L’opera appartiene a una serie delle Fatiche di Ercole descritta nel settecentesco Inventario dei Modelli della Manifattura Ginori come: “N. 65 Quattro forze d’Ercole, la prima con porco sulla spalla, la seconda che sganascia il leone, la terza con il cane Cerbero, la quarta con il cervio [sic], senza forme”. I quattro gruppi sono annotati senza l’indicazione del materiale e con la precisazione dell’assenza di forme.

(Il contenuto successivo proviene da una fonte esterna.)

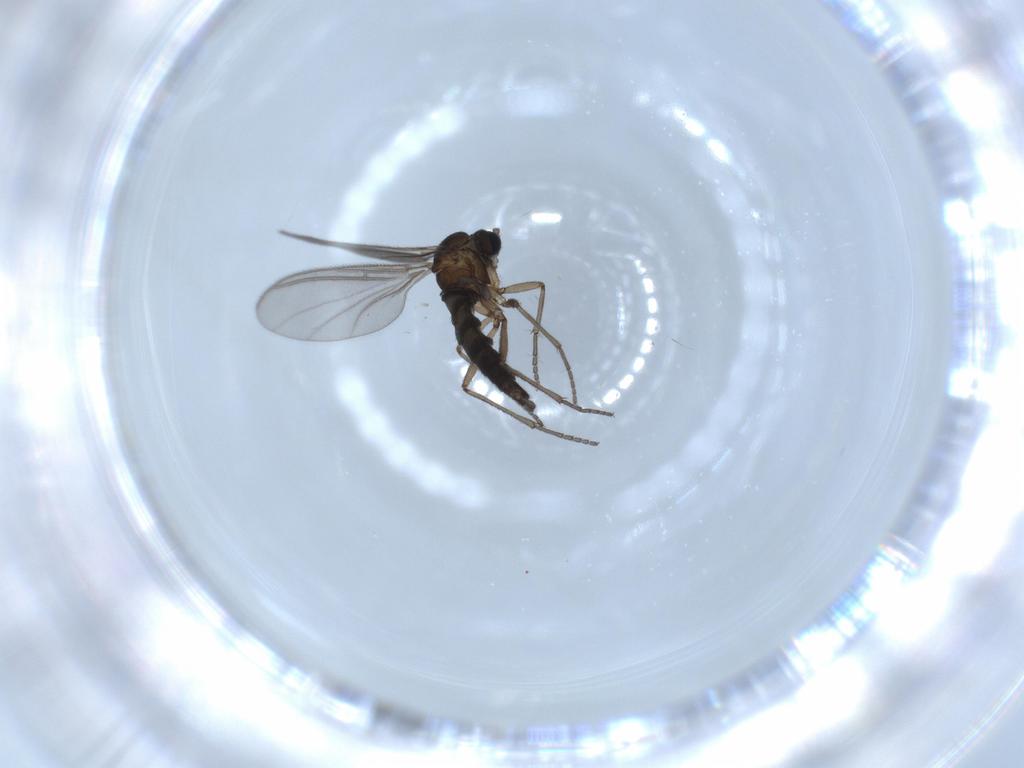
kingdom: Animalia
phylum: Arthropoda
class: Insecta
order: Diptera
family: Sciaridae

Informazione quest’ultima assai interessante, in quanto chiarisce che non sono stati eseguiti dalle maestranze della manifattura e esclude il loro impiego come modelli per la traduzione in porcellana.

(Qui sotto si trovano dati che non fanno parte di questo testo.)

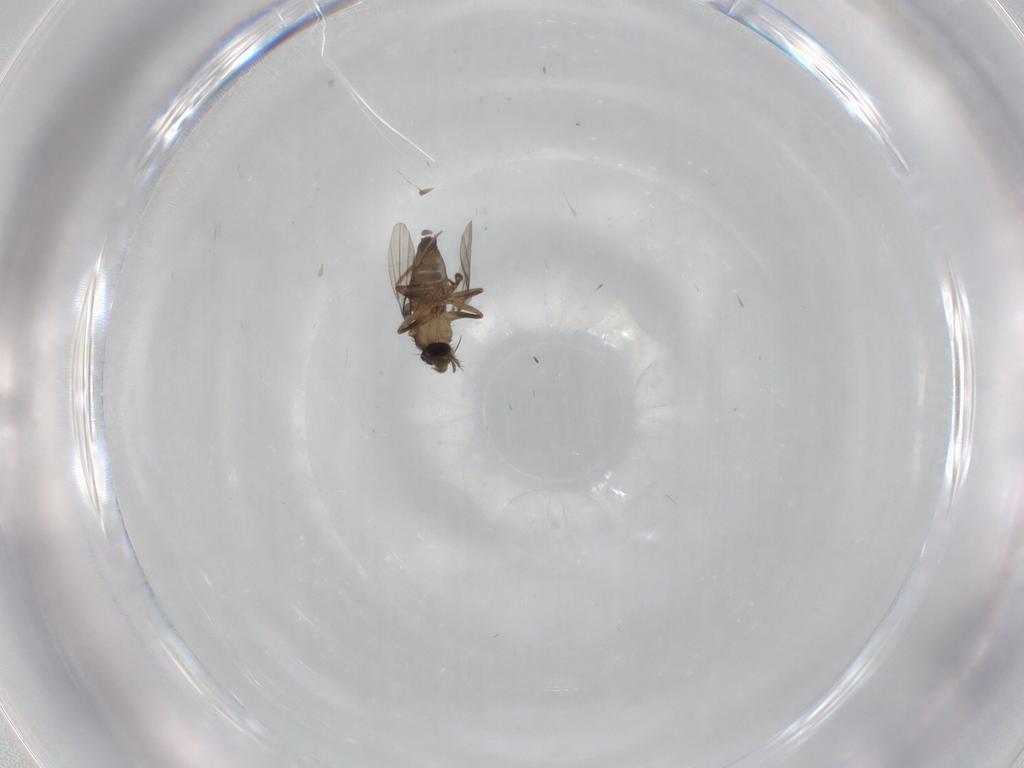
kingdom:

In un’altra voce dell’Inventario viene descritto un Ercole con il globo provvisto di forme, da identificare nella settecentesca traduzione in porcellana Ginori variata in Atlante. Il modello di derivazione è da ricondurre nell’invenzione allo scultore fiorentino Pietro Tacca e non a Giambologna, come indicato nell’Inventario.

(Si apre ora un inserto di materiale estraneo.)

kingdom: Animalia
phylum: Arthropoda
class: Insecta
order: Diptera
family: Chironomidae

Nonostante vi siano dubbi sull’appartenenza di questo esemplare agli altri quattro Ercoli, in occasione della mostra La fabbrica della bellezza (Firenze, Museo Nazionale del Bargello, 2017), il nostro esemplare e altri tre calchi, pure in gesso, sono stati ricondotti da Dimitrios Zikos sempre al Tacca. Lo studioso li ha posti in relazione con la committenza del 1612 di Cosimo II de’ Medici destinata in dono a Enrico Federico Stuart principe del Galles (1594-1612), alla cui realizzazione presero parte il Tacca, Orazio Mochi e Andrea di Michelangelo Ferrucci. Nella mostra Oro bianco. Tre secoli di porcellane Ginori (Milano, Museo Poldi Pezzoli, 2023), sempre Zikos, ha ribadito che l’unica testimonianza al momento nota di questa serie delle Fatiche è costituita dai nostri calchi e da due bronzi, a lui noti, dell’Ercole e il leone di Nemea e dell’Ercole e il cinghiale, che essendo in fase di studio ha prudentemente ipotizzato trattarsi di fusioni tarde.
I recenti restauri (2024) condotti da Gabriella Tonini e Louis D. Pierelli, sotto la supervisione della Direzione regionale Musei nazionali Toscana, nella figura del direttore Stefano Casciu e della funzionaria restauratrice Giulia Basilissi, hanno portato ad approfondire gli studi su questo argomento. Oltre a confermare l’importanza della raccolta di modelli del Museo Ginori per affinare le conoscenze sulle botteghe di scultori fiorentini sei-settecentesche, sulle committenze e sulla storia del gusto, le ricerche hanno rivelato la particolare fortuna dei gruppi dell’Ercole e il leone e dell’Ercole e il cinghiale. Di entrambe sono apparse sul mercato antiquario versioni in bronzo ottocentesche, mentre del solo Ercole e il cinghiale abbiamo testimonianza nell’attuale produzione della Fonderia Marinelli.